Return every line of the material below that contains the string "kern". Case counts.

Stored records
────
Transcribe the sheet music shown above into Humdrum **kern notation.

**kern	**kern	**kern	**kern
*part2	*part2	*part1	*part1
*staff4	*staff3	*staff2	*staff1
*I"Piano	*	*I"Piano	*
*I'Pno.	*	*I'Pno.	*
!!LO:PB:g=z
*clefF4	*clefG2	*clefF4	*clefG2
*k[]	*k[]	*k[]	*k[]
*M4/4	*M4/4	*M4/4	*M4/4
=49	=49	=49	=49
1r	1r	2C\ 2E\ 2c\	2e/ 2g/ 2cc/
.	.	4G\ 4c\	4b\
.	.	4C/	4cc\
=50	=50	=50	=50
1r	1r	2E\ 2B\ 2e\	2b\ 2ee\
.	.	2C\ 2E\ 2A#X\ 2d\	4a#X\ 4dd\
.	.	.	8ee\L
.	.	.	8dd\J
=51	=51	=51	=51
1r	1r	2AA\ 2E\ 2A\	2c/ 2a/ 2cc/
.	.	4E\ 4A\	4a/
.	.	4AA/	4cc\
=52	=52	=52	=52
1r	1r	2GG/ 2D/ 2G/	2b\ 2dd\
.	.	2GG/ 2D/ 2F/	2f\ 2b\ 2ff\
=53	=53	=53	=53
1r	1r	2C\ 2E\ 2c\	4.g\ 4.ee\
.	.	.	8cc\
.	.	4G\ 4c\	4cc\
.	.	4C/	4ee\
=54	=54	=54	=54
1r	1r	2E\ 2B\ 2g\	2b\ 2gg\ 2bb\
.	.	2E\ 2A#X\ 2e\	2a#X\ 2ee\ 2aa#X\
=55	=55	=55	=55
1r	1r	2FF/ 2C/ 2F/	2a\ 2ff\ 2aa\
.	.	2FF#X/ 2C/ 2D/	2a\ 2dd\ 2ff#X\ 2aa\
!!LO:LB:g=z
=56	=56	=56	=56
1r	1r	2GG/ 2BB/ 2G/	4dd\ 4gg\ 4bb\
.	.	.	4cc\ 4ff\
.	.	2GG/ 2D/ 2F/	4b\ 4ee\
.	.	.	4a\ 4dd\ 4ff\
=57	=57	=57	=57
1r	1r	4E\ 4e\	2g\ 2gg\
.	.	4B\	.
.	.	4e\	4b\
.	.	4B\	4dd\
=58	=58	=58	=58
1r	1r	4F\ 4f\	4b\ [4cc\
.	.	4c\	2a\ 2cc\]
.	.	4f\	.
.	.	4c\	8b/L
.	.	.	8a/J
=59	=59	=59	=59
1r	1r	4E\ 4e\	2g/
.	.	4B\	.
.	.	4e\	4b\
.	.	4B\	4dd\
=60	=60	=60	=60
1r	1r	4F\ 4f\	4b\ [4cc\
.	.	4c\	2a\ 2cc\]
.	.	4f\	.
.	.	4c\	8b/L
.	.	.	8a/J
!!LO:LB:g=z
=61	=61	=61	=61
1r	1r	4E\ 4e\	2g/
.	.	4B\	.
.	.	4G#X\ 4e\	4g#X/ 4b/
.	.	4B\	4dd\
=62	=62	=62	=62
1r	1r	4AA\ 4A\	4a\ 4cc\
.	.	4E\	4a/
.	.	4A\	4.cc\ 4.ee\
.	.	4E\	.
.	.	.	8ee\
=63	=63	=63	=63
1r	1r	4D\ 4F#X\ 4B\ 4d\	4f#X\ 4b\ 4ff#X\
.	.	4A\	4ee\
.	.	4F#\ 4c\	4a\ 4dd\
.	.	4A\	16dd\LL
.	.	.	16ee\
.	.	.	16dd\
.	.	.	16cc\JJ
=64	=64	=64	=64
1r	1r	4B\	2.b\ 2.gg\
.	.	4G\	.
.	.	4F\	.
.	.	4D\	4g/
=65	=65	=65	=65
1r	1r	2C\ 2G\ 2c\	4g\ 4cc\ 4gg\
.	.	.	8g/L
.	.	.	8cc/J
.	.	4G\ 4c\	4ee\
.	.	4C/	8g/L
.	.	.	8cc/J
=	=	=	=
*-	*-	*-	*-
────
Exercise answer:
Transcribe the sheet music shown above into Humdrum **kern notation.
**kern	**kern	**kern	**kern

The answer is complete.